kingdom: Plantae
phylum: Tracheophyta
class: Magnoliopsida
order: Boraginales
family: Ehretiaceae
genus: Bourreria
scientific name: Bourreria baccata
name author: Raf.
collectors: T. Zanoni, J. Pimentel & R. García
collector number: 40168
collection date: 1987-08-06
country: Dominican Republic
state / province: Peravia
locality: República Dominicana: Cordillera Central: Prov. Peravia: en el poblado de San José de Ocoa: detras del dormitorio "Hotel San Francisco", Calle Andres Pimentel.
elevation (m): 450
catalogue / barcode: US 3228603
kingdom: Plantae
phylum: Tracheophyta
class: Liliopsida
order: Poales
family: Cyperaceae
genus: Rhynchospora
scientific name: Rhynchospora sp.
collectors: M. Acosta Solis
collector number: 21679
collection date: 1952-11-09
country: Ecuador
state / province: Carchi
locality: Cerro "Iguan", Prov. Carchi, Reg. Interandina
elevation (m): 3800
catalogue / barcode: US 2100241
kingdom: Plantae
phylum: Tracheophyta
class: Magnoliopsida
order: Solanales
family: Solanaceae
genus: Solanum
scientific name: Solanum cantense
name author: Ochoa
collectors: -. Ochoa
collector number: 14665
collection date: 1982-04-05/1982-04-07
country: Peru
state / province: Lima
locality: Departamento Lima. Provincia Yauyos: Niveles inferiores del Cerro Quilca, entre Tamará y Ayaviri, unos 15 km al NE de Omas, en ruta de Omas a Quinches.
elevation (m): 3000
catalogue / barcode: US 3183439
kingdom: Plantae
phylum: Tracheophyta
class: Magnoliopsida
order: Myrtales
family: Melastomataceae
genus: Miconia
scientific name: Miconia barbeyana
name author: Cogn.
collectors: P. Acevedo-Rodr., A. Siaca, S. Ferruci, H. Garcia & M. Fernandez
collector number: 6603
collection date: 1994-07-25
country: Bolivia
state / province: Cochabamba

#####

Reproduce all of the lines above, keeping every character the same.

kingdom: Plantae
phylum: Tracheophyta
class: Magnoliopsida
order: Boraginales
family: Ehretiaceae
genus: Bourreria
scientific name: Bourreria baccata
name author: Raf.
collectors: T. Zanoni, J. Pimentel & R. García
collector number: 40168
collection date: 1987-08-06
country: Dominican Republic
state / province: Peravia
locality: República Dominicana: Cordillera Central: Prov. Peravia: en el poblado de San José de Ocoa: detras del dormitorio "Hotel San Francisco", Calle Andres Pimentel.
elevation (m): 450
catalogue / barcode: US 3228603
kingdom: Plantae
phylum: Tracheophyta
class: Liliopsida
order: Poales
family: Cyperaceae
genus: Rhynchospora
scientific name: Rhynchospora sp.
collectors: M. Acosta Solis
collector number: 21679
collection date: 1952-11-09
country: Ecuador
state / province: Carchi
locality: Cerro "Iguan", Prov. Carchi, Reg. Interandina
elevation (m): 3800
catalogue / barcode: US 2100241
kingdom: Plantae
phylum: Tracheophyta
class: Magnoliopsida
order: Solanales
family: Solanaceae
genus: Solanum
scientific name: Solanum cantense
name author: Ochoa
collectors: -. Ochoa
collector number: 14665
collection date: 1982-04-05/1982-04-07
country: Peru
state / province: Lima
locality: Departamento Lima. Provincia Yauyos: Niveles inferiores del Cerro Quilca, entre Tamará y Ayaviri, unos 15 km al NE de Omas, en ruta de Omas a Quinches.
elevation (m): 3000
catalogue / barcode: US 3183439
kingdom: Plantae
phylum: Tracheophyta
class: Magnoliopsida
order: Myrtales
family: Melastomataceae
genus: Miconia
scientific name: Miconia barbeyana
name author: Cogn.
collectors: P. Acevedo-Rodr., A. Siaca, S. Ferruci, H. Garcia & M. Fernandez
collector number: 6603
collection date: 1994-07-25
country: Bolivia
state / province: Cochabamba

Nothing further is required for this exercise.